По преторскому праву («исправлявшему», как мы помним, «несправедливости» гражданского) муж или жена в браке «без руки» могли быть введены во владение имуществом умершего супруга. Для этого требовался «законный брак» (iustum matrimonium), существовавший в момент смерти (D, 38, 11). Но очередь супругов в наследовании друг друга была отнюдь не первой: для свободнорожденных она устанавливалась после «детей», «законных наследников» и «ближайших когнатов» (для отпущенников еще после патрона, его детей и родителей). Нетрудно видеть, что для женщины этот порядок определялся отсутствием того же самого «места дочери», которое она имела в браке cum manu (для мужчин соответственно — отсутствием гражданского и кровного родства) (Uf., 28, 7).
Во II в. мать и дети (в том числе незаконные) были допущены к законному наследованию друг другу (D, 38, 17). Интересно, что очередь матери среди наследников была такой: после детей умершего, его отца и единокровных братьев — в равных долях с единокровными сестрами. Т. е., несмотря на явную ломку исходных принципов гражданского права в новом законодательстве, место матери в наследовании оказывалось в нем тем же, что и при браке cum manu, где оно определялось «местом дочери». Новое законодательство сказалось и на порядке наследования (точнее, «ввода во владение» в имущество умершего) по преторскому праву: мать и дети теперь вводились во владение как «законные наследники». Для матери это означало вторую очередь после детей умершего. Но дети женщины оказывались ее первоочередными наследниками, хотя рассматривались не как «дети», а как «законные наследники»: первый класс претендентов — «дети» — в этом случае просто не существовал, так как он имел в виду лишь детей «отца семейства», хотя бы и не подвластных ему (ср.: D, 37, 4, 1). Таким образом, в преторском праве изменение порядка очередности ввода во владение оказывалось изменением частичным — оно не меняло саму последовательность классов в наследовании, обусловленную старым гражданским правом.
В заключение приведем сентенцию Папиниана: «По многим статьям нашего права положение женщин хуже, чем мужчин» (D, 1, 5, 9).
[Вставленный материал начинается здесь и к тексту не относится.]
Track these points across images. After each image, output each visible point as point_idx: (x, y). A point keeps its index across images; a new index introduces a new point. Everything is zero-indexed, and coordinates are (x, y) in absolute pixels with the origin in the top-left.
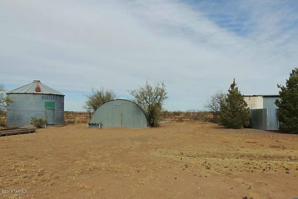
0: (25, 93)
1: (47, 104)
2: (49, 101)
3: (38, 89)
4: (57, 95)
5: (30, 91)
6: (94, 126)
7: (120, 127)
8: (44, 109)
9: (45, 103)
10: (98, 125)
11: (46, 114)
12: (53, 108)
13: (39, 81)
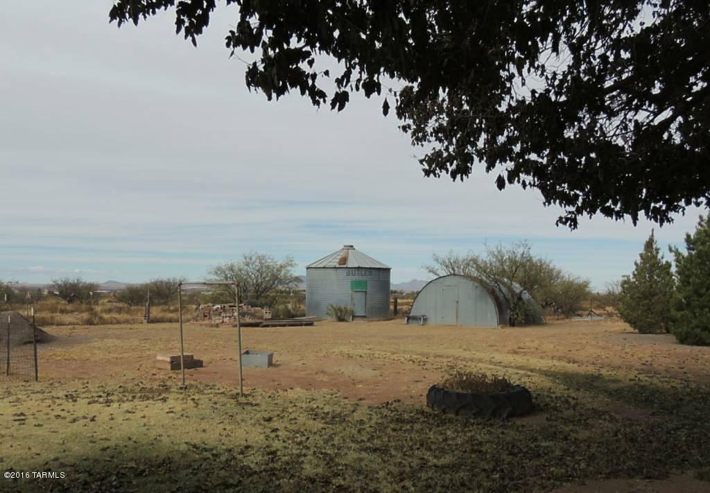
0: (324, 268)
1: (356, 285)
2: (356, 278)
3: (344, 260)
4: (370, 268)
5: (330, 264)
6: (415, 321)
7: (455, 324)
8: (350, 292)
9: (352, 282)
10: (420, 319)
11: (352, 299)
12: (364, 290)
13: (352, 246)
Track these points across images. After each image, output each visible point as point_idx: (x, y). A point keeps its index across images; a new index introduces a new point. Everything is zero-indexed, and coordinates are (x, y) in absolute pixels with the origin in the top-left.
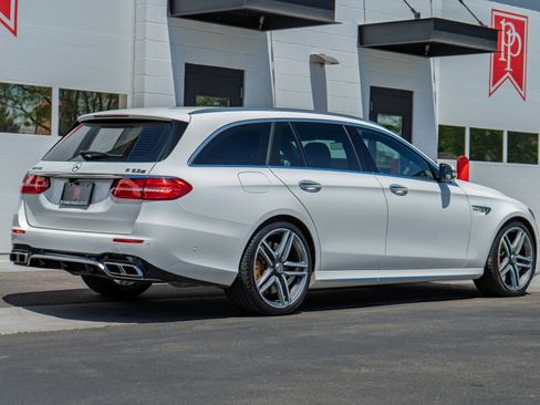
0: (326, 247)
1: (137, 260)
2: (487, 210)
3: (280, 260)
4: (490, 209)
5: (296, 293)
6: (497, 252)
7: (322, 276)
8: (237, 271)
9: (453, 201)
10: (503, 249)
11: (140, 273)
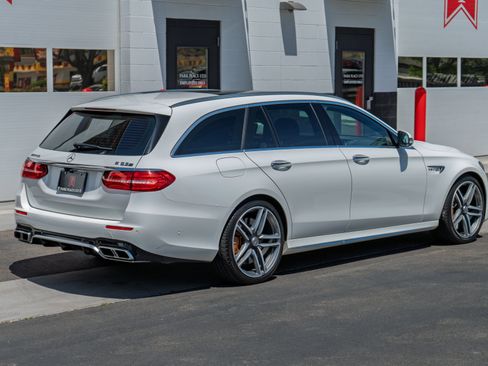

Не лишено интереса и прямое (вне связи с «правом другого») сопоставление женщины с рабом у Павла, который пишет (5, 1, 12, 2), что не могут быть назначены в судьи «в силу обычая женщины и рабы, и не потому, чтобы они были неспособны к суждению, но потому, что принято, чтобы они не отправляли гражданских должностей». «Обычай» для римского правосознания оказывается достаточным основанием, чтобы соответствующее установление не требовало подкрепления ссылкой на «закон» или «природу».
4. МАНЦИПАЦИОННАЯ ФОРМУЛА И РИМСКАЯ «ФАМИЛИЯ»
Особого внимания заслуживает третья категория подчинения «чужой власти»: «in mancipio» — традиционный в старой историко-юридической литературе перевод «в кабале» настолько условен, что лучше им не пользоваться. (Русское «кабала» неразрывно связано с представлением о предшествующем обязательстве, чего нельзя сказать о латинском «in mancipio»; к тому же в Риме существовала настоящая долговая кабала). Поэтому оставим выражение «in mancipio» без перевода, пока даже без раскрытия, и начнем с изложения и рассмотрения самих данных источника об интересующем нас предмете. Этим (почти единственным) источником здесь будут служить «Институции» Гая, и поскольку материал очень своеобразен, изложение будет подробным, с большими цитатами.